→ Aim of the exercise: Images do not belong in the copy. Set down all the entries exactly.

BEGIN Exercise inputs

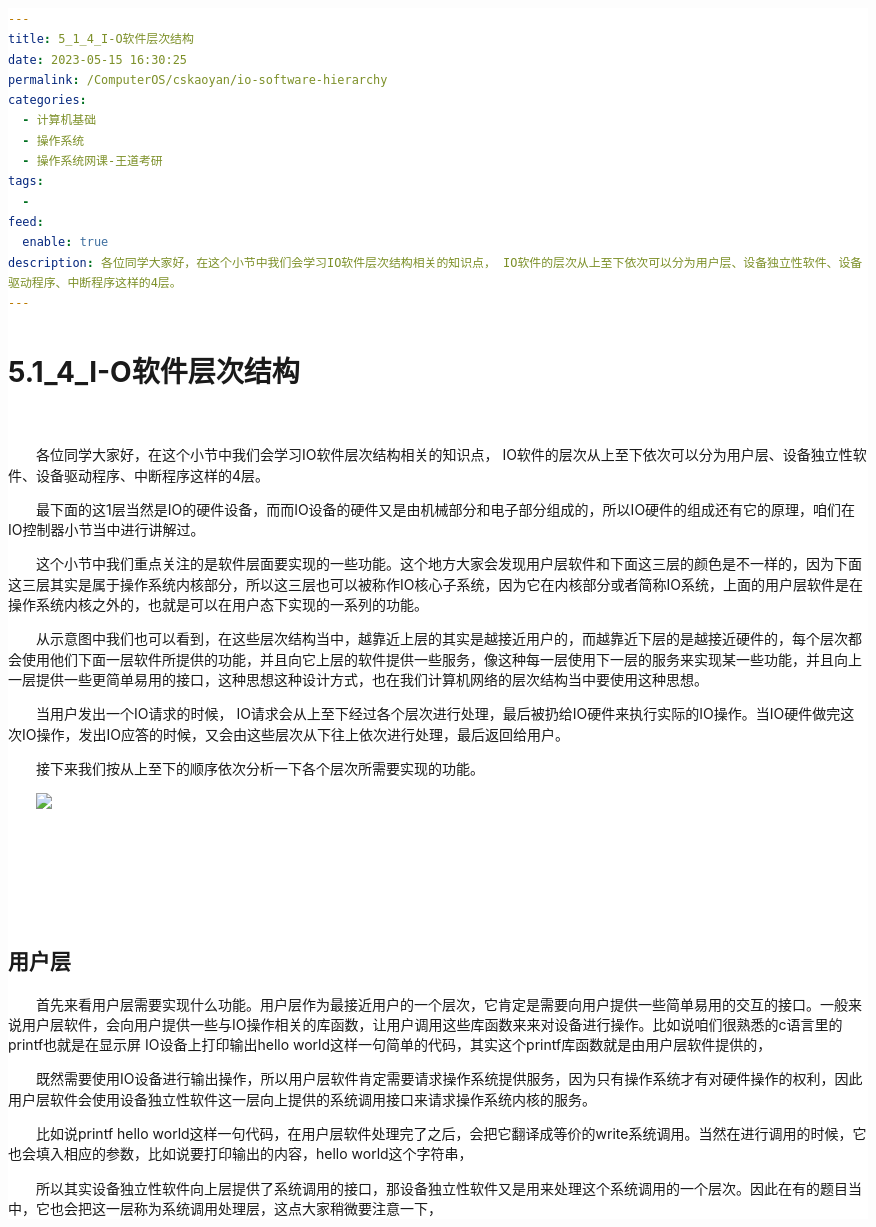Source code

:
 ```yaml
---
title: 5_1_4_I-O软件层次结构
date: 2023-05-15 16:30:25
permalink: /ComputerOS/cskaoyan/io-software-hierarchy
categories:
  - 计算机基础
  - 操作系统
  - 操作系统网课-王道考研
tags:
  - 
feed:
  enable: true
description: 各位同学大家好，在这个小节中我们会学习IO软件层次结构相关的知识点，‍‍ IO软件的层次从上至下依次可以分为用户层、设备独立性软件、‍‍设备驱动程序、中断程序这样的4层。
---
```

# 5.1_4_I-O软件层次结构

　　  

　　‍各位同学大家好，在这个小节中我们会学习IO软件层次结构相关的知识点，‍‍ IO软件的层次从上至下依次可以分为用户层、设备独立性软件、‍‍设备驱动程序、中断程序这样的4层。

　　最下面的这1层当然是IO的硬件设备，而而IO设备的硬件又是由机械部分和电子部分组成的，所以IO硬件的组成还有它的原理，咱们在‍‍ IO控制器小节当中进行讲解过。

　　这个小节中我们重点关注的是软件层面‍‍要实现的一些功能。‍‍这个地方大家会发现用户层软件和下面这三层的颜色是不一样的，‍‍因为下面这三层其实是属于操作系统内核部分，‍‍所以这三层也可以被称作IO核心子系统，因为它在内核部分或者简称IO系统，‍‍上面的用户层软件是在操作系统内核之外的，也就是可以在用户态下实现的一系列的功能。‍‍

　　从示意图中我们也可以看到，在这些层次结构当中，越靠近上层的其实是越接近用户的，‍‍而越靠近下层的是越接近硬件的，每个层次都会使用他们下面一层软件所提供的功能，并且向它上层的软件提供一些服务，‍‍像这种每一层使用下一层的服务来实现某一些功能，并且向上一层提供一些更简单易用的接口，‍‍这种思想这种设计方式，也在我们计算机网络的层次结构当中要使用这种思想。‍‍

　　当用户发出一个IO请求的时候，‍‍ IO请求会从上至下经过各个层次进行处理，最后被扔给IO硬件来执行实际的IO操作。‍‍当IO硬件做完这次IO操作‍‍，发出IO应答的时候，又会由这些层次从下往上依次进行处理，最后返回给用户。‍‍

　　接下来我们按从上至下的顺序依次分析一下各个层次所需要实现的功能。  

　　![](https://image.peterjxl.com/blog/image-20221011130453-fixbq6x.png)

　　‍

　　‍

　　

## 用户层

　　首先来看用户层需要实现什么功能。‍‍用户层作为最接近用户的一个层次，它肯定是需要向用户提供一些简单易用的交互的接口。‍‍一般来说用户层软件，会向用户提供一些与IO操作相关的库函数，让用户调用这些库函数来‍‍来对设备进行操作。‍‍比如说咱们很熟悉的c语言里的printf也就是在显示屏‍‍ IO设备上打印输出hello world这样一句简单的代码，其实这个printf库函数‍‍就是由用户层软件提供的，‍‍

　　既然需要使用IO设备进行输出操作，所以用户层软件肯定需要请求操作系统提供服务，‍‍因为只有操作系统才有对硬件操作的权利，‍‍因此用户层软件会使用设备独立性软件这一层向上提供的系统调用接口‍‍来请求操作系统内核的服务。‍‍

　　比如说printf hello world这样一句代码，在用户层软件处理完了之后，‍‍会把它翻译成等价的write系统调用。‍‍当然在进行调用的时候，它也会填入相应的参数，比如说要打印输出的内容，hello world这个字符串，‍‍

　　所以其实设备独立性软件向上层提供了系统调用的接口，那设备独立性软件‍‍又是用来处理这个系统调用的一个层次。‍‍因此在有的题目当中，它也会把这一层称为系统调用处理层，这点大家稍微要注意一下，‍‍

END Exercise inputs

→ Completed task:
Source code

:
 ```yaml
---
title: 5_1_4_I-O软件层次结构
date: 2023-05-15 16:30:25
permalink: /ComputerOS/cskaoyan/io-software-hierarchy
categories:
  - 计算机基础
  - 操作系统
  - 操作系统网课-王道考研
tags:
  - 
feed:
  enable: true
description: 各位同学大家好，在这个小节中我们会学习IO软件层次结构相关的知识点，‍‍ IO软件的层次从上至下依次可以分为用户层、设备独立性软件、‍‍设备驱动程序、中断程序这样的4层。
---
```

# 5.1_4_I-O软件层次结构

　　  

　　‍各位同学大家好，在这个小节中我们会学习IO软件层次结构相关的知识点，‍‍ IO软件的层次从上至下依次可以分为用户层、设备独立性软件、‍‍设备驱动程序、中断程序这样的4层。

　　最下面的这1层当然是IO的硬件设备，而而IO设备的硬件又是由机械部分和电子部分组成的，所以IO硬件的组成还有它的原理，咱们在‍‍ IO控制器小节当中进行讲解过。

　　这个小节中我们重点关注的是软件层面‍‍要实现的一些功能。‍‍这个地方大家会发现用户层软件和下面这三层的颜色是不一样的，‍‍因为下面这三层其实是属于操作系统内核部分，‍‍所以这三层也可以被称作IO核心子系统，因为它在内核部分或者简称IO系统，‍‍上面的用户层软件是在操作系统内核之外的，也就是可以在用户态下实现的一系列的功能。‍‍

　　从示意图中我们也可以看到，在这些层次结构当中，越靠近上层的其实是越接近用户的，‍‍而越靠近下层的是越接近硬件的，每个层次都会使用他们下面一层软件所提供的功能，并且向它上层的软件提供一些服务，‍‍像这种每一层使用下一层的服务来实现某一些功能，并且向上一层提供一些更简单易用的接口，‍‍这种思想这种设计方式，也在我们计算机网络的层次结构当中要使用这种思想。‍‍

　　当用户发出一个IO请求的时候，‍‍ IO请求会从上至下经过各个层次进行处理，最后被扔给IO硬件来执行实际的IO操作。‍‍当IO硬件做完这次IO操作‍‍，发出IO应答的时候，又会由这些层次从下往上依次进行处理，最后返回给用户。‍‍

　　接下来我们按从上至下的顺序依次分析一下各个层次所需要实现的功能。  

　　![](https://image.peterjxl.com/blog/image-20221011130453-fixbq6x.png)

　　‍

　　‍

　　

## 用户层

　　首先来看用户层需要实现什么功能。‍‍用户层作为最接近用户的一个层次，它肯定是需要向用户提供一些简单易用的交互的接口。‍‍一般来说用户层软件，会向用户提供一些与IO操作相关的库函数，让用户调用这些库函数来‍‍来对设备进行操作。‍‍比如说咱们很熟悉的c语言里的printf也就是在显示屏‍‍ IO设备上打印输出hello world这样一句简单的代码，其实这个printf库函数‍‍就是由用户层软件提供的，‍‍

　　既然需要使用IO设备进行输出操作，所以用户层软件肯定需要请求操作系统提供服务，‍‍因为只有操作系统才有对硬件操作的权利，‍‍因此用户层软件会使用设备独立性软件这一层向上提供的系统调用接口‍‍来请求操作系统内核的服务。‍‍

　　比如说printf hello world这样一句代码，在用户层软件处理完了之后，‍‍会把它翻译成等价的write系统调用。‍‍当然在进行调用的时候，它也会填入相应的参数，比如说要打印输出的内容，hello world这个字符串，‍‍

　　所以其实设备独立性软件向上层提供了系统调用的接口，那设备独立性软件‍‍又是用来处理这个系统调用的一个层次。‍‍因此在有的题目当中，它也会把这一层称为系统调用处理层，这点大家稍微要注意一下，‍‍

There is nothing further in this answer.